Seeds treated with N-acyl lactams and fluorescent bacteria can be prepared by the following method. In addition, these processes can be performed either simultaneously or intermittently. Examples of the treatment method include a soaking method in which seeds are immersed in a mixed solution of an N-acyl lactam compound and a fluorescent bacterium, and a fine powder having a slight hardness such as N-acyl lactam compound, a fluorescent bacterium, silica, and zeolite. The seed coat abrasion method of stirring and mixing seeds and seeds, or the soaking decompression method of performing the soaking method under reduced pressure can be used. Alternatively, the seed may be treated with an aqueous solution of the N-acyl lactam compound or a powder containing the N-acyl lactam compound, and then treated with a suspension of fluorescent bacteria or a powder containing fluorescent bacteria, The reverse order may be sufficient. The most desirable method is a soaking decompression method in which seeds are added to a mixed solution of an aqueous solution of an N-acyl lactam compound and a suspension of fluorescent bacteria to decompress. As a carrier used for pulverization, silica, diatomaceous earth, zeolite, perlite, vermiculite, sea sand and the like can be mentioned as preferable examples.

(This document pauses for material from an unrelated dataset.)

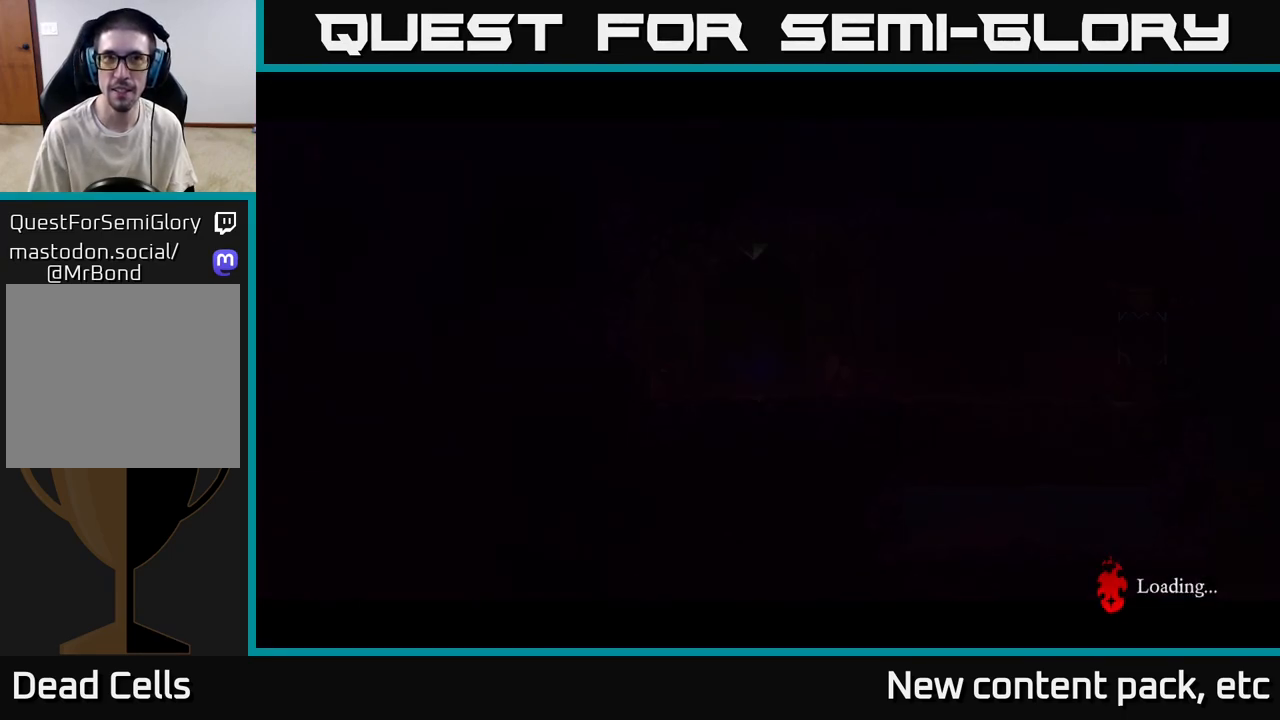
{"buttons": ["B"], "left_stick": "right", "right_stick": "center", "events": [[50, "left_stick", "center"], [200, "left_stick", "right"], [433, "B", "down"]]}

The concentration of the N-acyl lactam compound used in the solution is preferably 50 mg / L or higher. The density of fluorescent bacteria depends on the nature of the bacteria used and its application and is not limited, but it is desirable to use 10 ⁶ cells / ml or more in the case of solution and 10 ⁵ cfu / g or more in the case of solids. . The proportions of N-acyl lactam compounds and fluorescent bacteria used for seeds are
It cannot be specified unconditionally because it depends on the type of acyllactam compound or fluorescent bacterium, the state of treated substance, etc., but it is generally 1 mg of N-acyllactam compound per 1 ml of seeds There is 10 ⁸ c
About ells is preferable.

[0013]

EXAMPLES Examples of the present invention will be further described below. Table 1 shows N-acyl lactam compounds used in the examples. In the examples, these N-acyl lactam compounds are represented by substance numbers. In addition, the fluorescent bacteria used in the examples are shown in Table 2, and each strain is represented by a strain code in the examples.

[0014]

[Table 1]

[0015]

[Table 2] Note) * 1: Separation from the root of tomato (variety, Momotaro) * 2: Separation from the root of Sansho

(Example 1) Substance Nos. (1) to 1 shown in Table 1
The N-acyl lactam compound of (8) was prepared in an aqueous solution of 100 mg / L concentration, sterilized by filtration, and then adjusted to 10 ⁸ cells / ml, and the fluorescent bacteria (A) and (B) of Table 2 were prepared. The suspensions of (C), (D) and (F) were mixed at the same volume ratio to obtain a seed treatment mixture. After sterilizing tomato seeds (variety: House Momotaro) with 1% sodium hypochlorite aqueous solution and 80% ethanol aqueous solution,
1 ml of the seeds were dipped in 10 ml of the mixed solution for seed treatment and subjected to a soaking depressurization treatment under a reduced pressure of 10 mmHg for 6 hours (invention group). In place of the mixed solution for seed treatment, (A), (B), (C), (D), (F) cell suspension and sterile water in the same manner as described above, using a soaking decompression treatment. It carried out (control area and untreated area).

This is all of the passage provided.